TASK DESCRIPTION: Go over the material below and report every line that contains the word "Kaplama".

INPUT DATA:
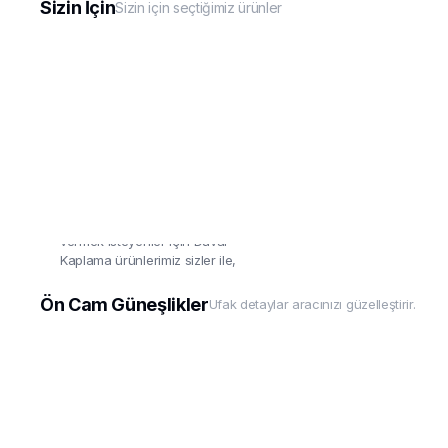
Sizin İçin
Sizin için seçtiğimiz ürünler
Duvar Kaplama
Aracınız kadar evine'de değer
vermek isteyenler için Duvar
Kaplama ürünlerimiz sizler ile,
uygulaması çok basit!
Ön Cam Güneşlikler
Ufak detaylar aracınızı güzelleştirir.
Detaylar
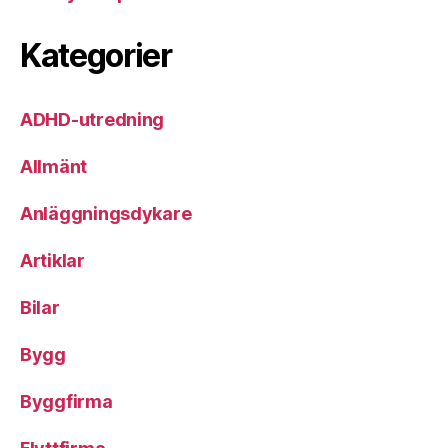
Kategorier
ADHD-utredning
Allmänt
Anläggningsdykare
Artiklar
Bilar
Bygg
Byggfirma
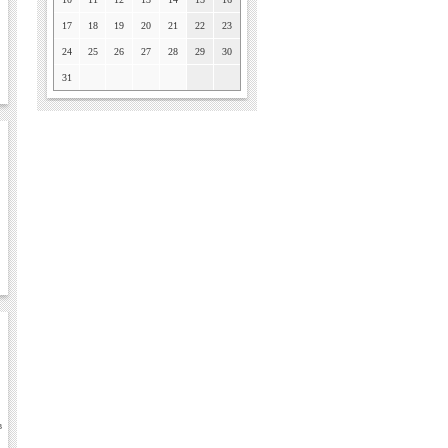
17
18
19
20
21
22
23
24
25
26
27
28
29
30
31
в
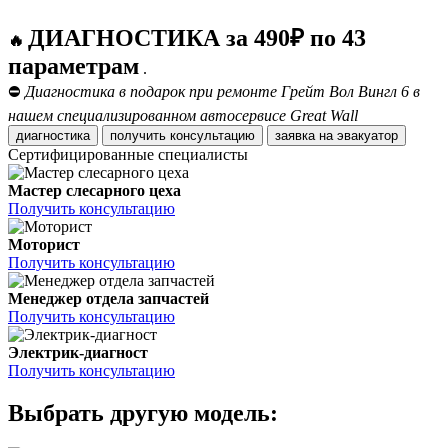
ДИАГНОСТИКА за 490₽ по 43
🔥
параметрам
.
⛔
Диагностика в подарок при ремонте Грейт Вол Вингл 6 в
нашем специализированном автосервисе Great Wall
диагностика
получить консультацию
заявка на эвакуатор
Сертифицированные специалисты
Мастер слесарного цеха
Получить консультацию
Моторист
Получить консультацию
Менеджер отдела запчастей
Получить консультацию
Электрик-диагност
Получить консультацию
Выбрать другую модель:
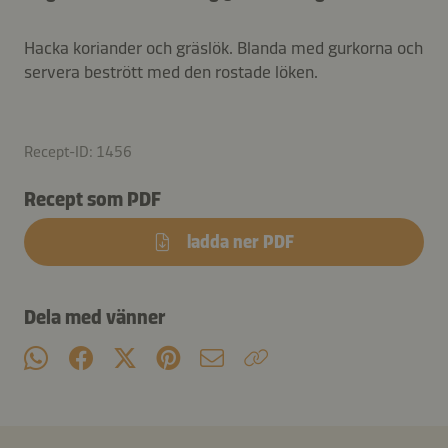
Hacka koriander och gräslök. Blanda med gurkorna och
servera bestrött med den rostade löken.
Recept-ID: 1456
Recept som PDF
ladda ner PDF
Dela med vänner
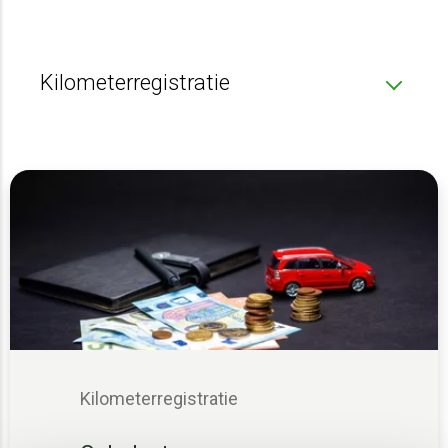
Kilometerregistratie
Kilometerregistratie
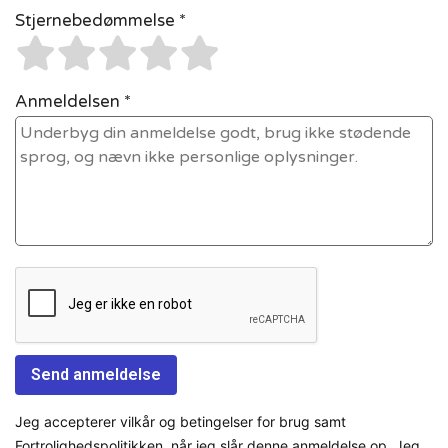
Stjernebedømmelse *
Anmeldelsen *
Jeg accepterer vilkår og betingelser for brug samt
Fortrolighedspolitikken, når jeg slår denne anmeldelse op. Jeg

ANSWER SECTION:
Duvar Kaplama
Kaplama ürünlerimiz sizler ile,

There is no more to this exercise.